Although his professional career was soaring, Vaughan was sinking deep into alcoholism and drug addiction. Despite his declining health, Stevie Ray continued to push himself, releasing the double live album Live Alive in October of 1986. Stevie checked into the Charter facility in Atlanta, on Oct. 13, 1986.

The guitarist's time in rehab was kept fairly quiet and for the next year, Stevie Ray and Double Trouble were less active. Vaughan performed a number of concerts in 1988, including a headlining gig at the New Orleans Jazz & Heritage Festival, and wrote his fourth album. The resulting record, In Step, appeared in June of 1989 and became his most successful album, peaking at number 33 on the charts, earning a Grammy for Best Contemporary Blues Recording, and going gold just over six months after its release.

In the spring of 1990, Stevie Ray recorded an album with his brother Jimmie, which was scheduled for release in the fall of the year. In the late summer of 1990, Vaughan and Double Trouble set out on an American headlining tour. On August 26, 1990, their East Troy, WI gig concluded with an encore jam featuring guitaritsts Eric Clapton, Buddy Guy, Jimmie Vaughan, and Robert Cray. After the concert, Stevie Ray Vaughan boarded a helicopter bound for Chicago. Minutes after its 12:30 AM takeoff, the helicopter crashed, killing Vaughan and the other four passengers. Vaughan was only 35 years old.

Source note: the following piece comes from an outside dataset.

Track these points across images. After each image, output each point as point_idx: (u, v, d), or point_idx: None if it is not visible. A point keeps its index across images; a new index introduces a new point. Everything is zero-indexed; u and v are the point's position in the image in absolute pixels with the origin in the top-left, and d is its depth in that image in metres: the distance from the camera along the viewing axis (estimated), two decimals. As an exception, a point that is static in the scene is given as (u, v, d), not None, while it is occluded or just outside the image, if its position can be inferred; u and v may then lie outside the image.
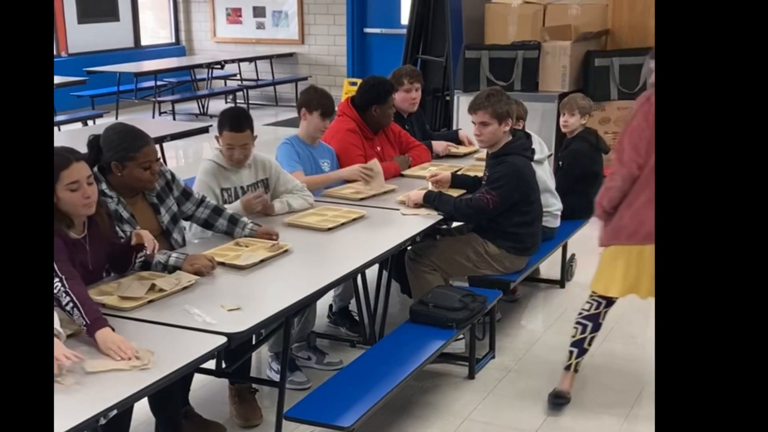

Family Style, Stevie Ray's duet album with Jimmie Vaughan, appeared in October and entered the charts at number seven. Family Style began a series of posthumous releases that were as popular as the albums Stevie Ray released during his lifetime. The Sky is Crying, a collection of studio outtakes compiled by Jimmie Vaughan, was released in October of 1991; it entered the charts at number ten and went platinum three months after its release. In the Beginning, a recording of a Double Trouble concert in 1980, was released in the fall of 1992 and the compilation Greatest Hits was released in 1995. In 1999, Vaughan's original albums were remastered and reissued, with The Real Deal: Greatest Hits Vol. 2 also appearing that year. 2000 saw the release of the four-disc box SRV, which concentrated heavily on outtakes, live performances, and rarities.